Assistants API - Latency and Response Quality

GPT-4-0125

  • Latency Statistics
    • Mean: 8.76 seconds
    • Median: 8.8 seconds
    • Standard Deviation: 0.84 seconds
    • Sample Size: 15
    • Range: 3.2 seconds (7.3 to 10.5 seconds)
    • Sampled Values: [9.0, 8.6, 9.4, 7.4, 7.3, 8.8, 8.3, 8.3, 9.6, 9.2, 8.2, 8.0, 9.5, 9.3, 10.5]
  • Example Word Count: 105 words

GPT-4-1106

  • Latency Statistics
    • Mean: 7.76 seconds
    • Median: 6.65 seconds
    • Standard Deviation: 1.81 seconds
    • Sample Size: 8
    • Range: 4.9 seconds (6.4 to 11.3 seconds)
    • Sampled Values: [8.2, 6.8, 11.3, 6.4, 6.4, 6.4, 10.1, 6.5]
  • Example Word Count: 71 words

GPT-3-1106

  • Latency Statistics
    • Sampled Value: 9.5 seconds
    • Sample Size: 1
  • Example Word Count: 82 words

GPT-3-16k

  • Latency Statistics
    • Sampled Value: 9.95 seconds
    • Sample Size: 1
  • Example Word Count: 101 words

Chat Completion - Latency and Response Quality

GPT-4-0125

  • Latency Statistics
    • Mean: 7.16 seconds
    • Median: 7.1 seconds
    • Standard Deviation: 0.59 seconds
    • Sample Size: 5
    • Range: 1.6 seconds (6.3 to 7.9 seconds)
    • Sampled Values: [7.9, 7.7, 6.8, 6.3, 7.1]
  • Example Word Count: 113 words

GPT-4-1106

  • Latency Statistics
    • Mean: 6.36 seconds
    • Median: 6.3 seconds
    • Standard Deviation: 1.45 seconds
    • Sample Size: 12
    • Range: 6.1 seconds (4.2 to 10.3 seconds)
    • Sampled Values: [10.3, 6.9, 6.7, 6.0, 5.0, 5.5, 6.9, 6.9, 6.5, 6.1, 5.3, 4.2]
  • Example Word Count: 72 words

GPT-3.5-1106

  • Latency Statistics
    • Sample Size: 2
    • Sampled Values: [4.5, 2.6 seconds]
    • Note: Specific statistical metrics not calculated due to limited sample size.

GPT-3.5-16k

  • Latency Statistics
    • Sampled Value: 8.4 seconds
    • Sample Size: 1
    • Note: Specific statistical metrics not calculated due to single sample.
      .
2 Likes

Cool stuff!

Tracking time to first token (ttft), and tokens per second (tps) would probably be the most useful metrics. This is better than completion time, because you will still get a variability in the token count, unless you try to make it deterministic (although determinism is going bye bye).

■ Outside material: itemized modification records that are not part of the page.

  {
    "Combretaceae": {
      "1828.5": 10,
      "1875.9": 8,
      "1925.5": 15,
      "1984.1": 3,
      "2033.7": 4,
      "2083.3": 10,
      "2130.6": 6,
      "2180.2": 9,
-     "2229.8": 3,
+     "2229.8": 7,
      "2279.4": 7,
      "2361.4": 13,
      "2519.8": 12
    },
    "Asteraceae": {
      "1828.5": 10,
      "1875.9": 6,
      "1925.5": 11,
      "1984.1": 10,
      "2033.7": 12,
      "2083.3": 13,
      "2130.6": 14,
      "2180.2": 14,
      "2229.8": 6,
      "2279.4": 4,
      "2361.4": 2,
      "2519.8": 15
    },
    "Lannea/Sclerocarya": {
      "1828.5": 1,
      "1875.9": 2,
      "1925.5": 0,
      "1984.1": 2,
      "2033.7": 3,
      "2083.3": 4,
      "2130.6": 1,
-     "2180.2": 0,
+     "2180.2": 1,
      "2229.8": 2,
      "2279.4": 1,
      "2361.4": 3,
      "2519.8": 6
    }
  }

I don’t think your wifi bitrate will make that much of a difference, as long as it’s stable. It’s only a handful of kb. Your latency (ping) will have a bigger impact, especially on ttft.

1 Like

Thanks @Diet , yeah, well, time to first token is a riduculous comparison since chat completions has streaming and assistants doesn’t, so it’s like less than a second or a second give or take for completions and the times posted (6-12 seconds roughly) for assistants. Tokens per second would also be good to do. If I were to do it again, I definitely would have used cProfiler or timeit or something like that instead of manual. I was just trying to get a general sense of whether there is a noticable uptick in time from additional processing in assistants compared to chat completions for the same model. It was also a cool by product of the mini-experiment to see how to models compare to each other. I was having doubts about 0125, but it seems pretty decent after the testing.

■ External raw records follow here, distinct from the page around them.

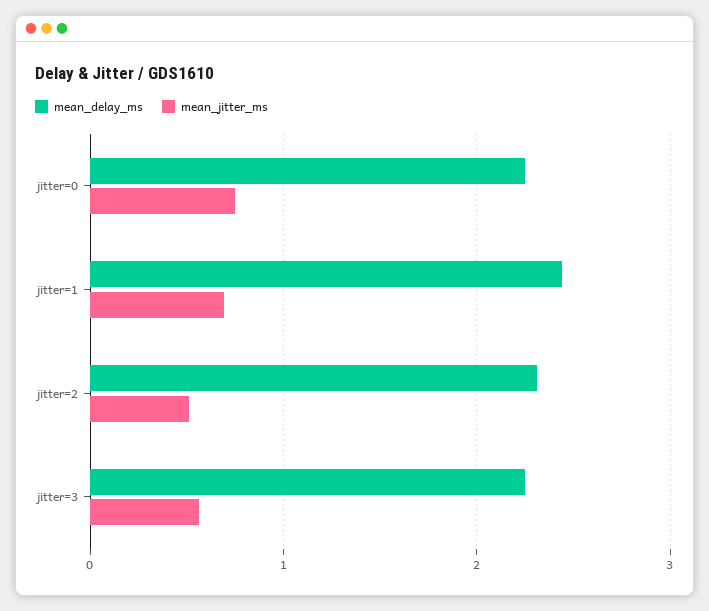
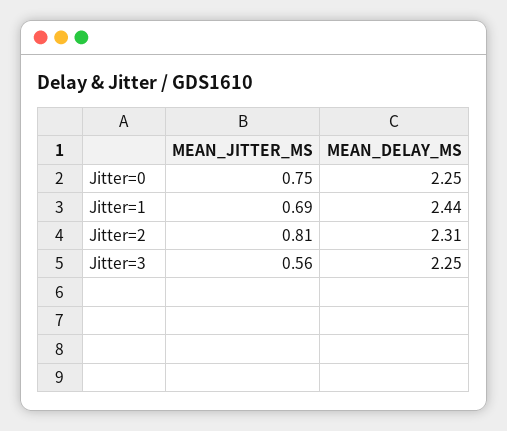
  {
    "mean_delay_ms": {
      "jitter=0": 2.25,
      "jitter=1": 2.44,
      "jitter=2": 2.31,
      "jitter=3": 2.25
    },
    "mean_jitter_ms": {
      "jitter=0": 0.75,
      "jitter=1": 0.69,
-     "jitter=2": 0.5,
+     "jitter=2": 0.81,
      "jitter=3": 0.56
    }
  }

You know, I could give more intelligent responses if I had the capacity to read the thread title. Sorry about that, my fault :laughing:

The completion time should be virtually the same, because they’re supposed to use the same models. Nonetheless, it’s a good idea to make sure! :+1:

@Diet, Yeah, I was thinking the time per token that the model generates is the same like you said, but I was mainly considering whether there was any significant overhead from the use of the assistants api tooling.

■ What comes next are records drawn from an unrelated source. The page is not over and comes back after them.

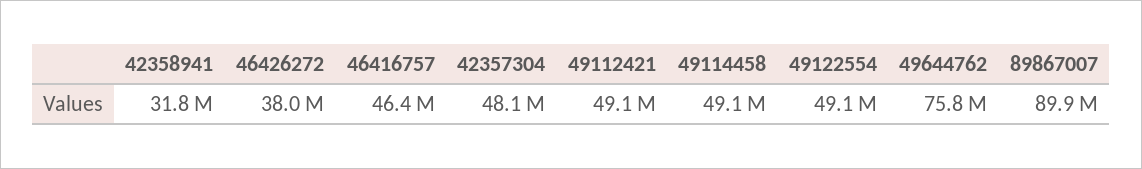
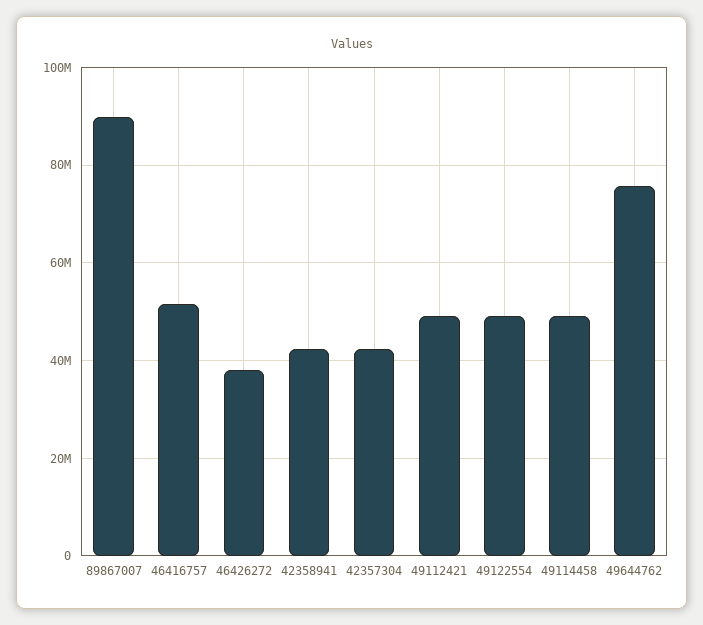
  {
-   "42358941": 31800000,
+   "42358941": 42000000,
    "46426272": 38000000,
-   "46416757": 46400000,
+   "46416757": 52000000,
-   "42357304": 48100000,
+   "42357304": 42000000,
    "49112421": 49100000,
    "49114458": 49100000,
    "49122554": 49100000,
    "49644762": 75800000,
    "89867007": 89900000
  }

@Diet I did a clean up of the results, I don’t know if you wanted to check it out quickly. Maybe a little of overkill for such an underwhelming testing method, but hopefully easier to read. Thanks ChatGPT for helping me make it cleaner. Maybe it seems a little too confident and that’s unintentional.

1 Like

Sorry if I sounded rude in that; it didn’t mean it was a bad idea to compare, I just meant that in practice, the order of magnitudes were very different – bad communication on my part.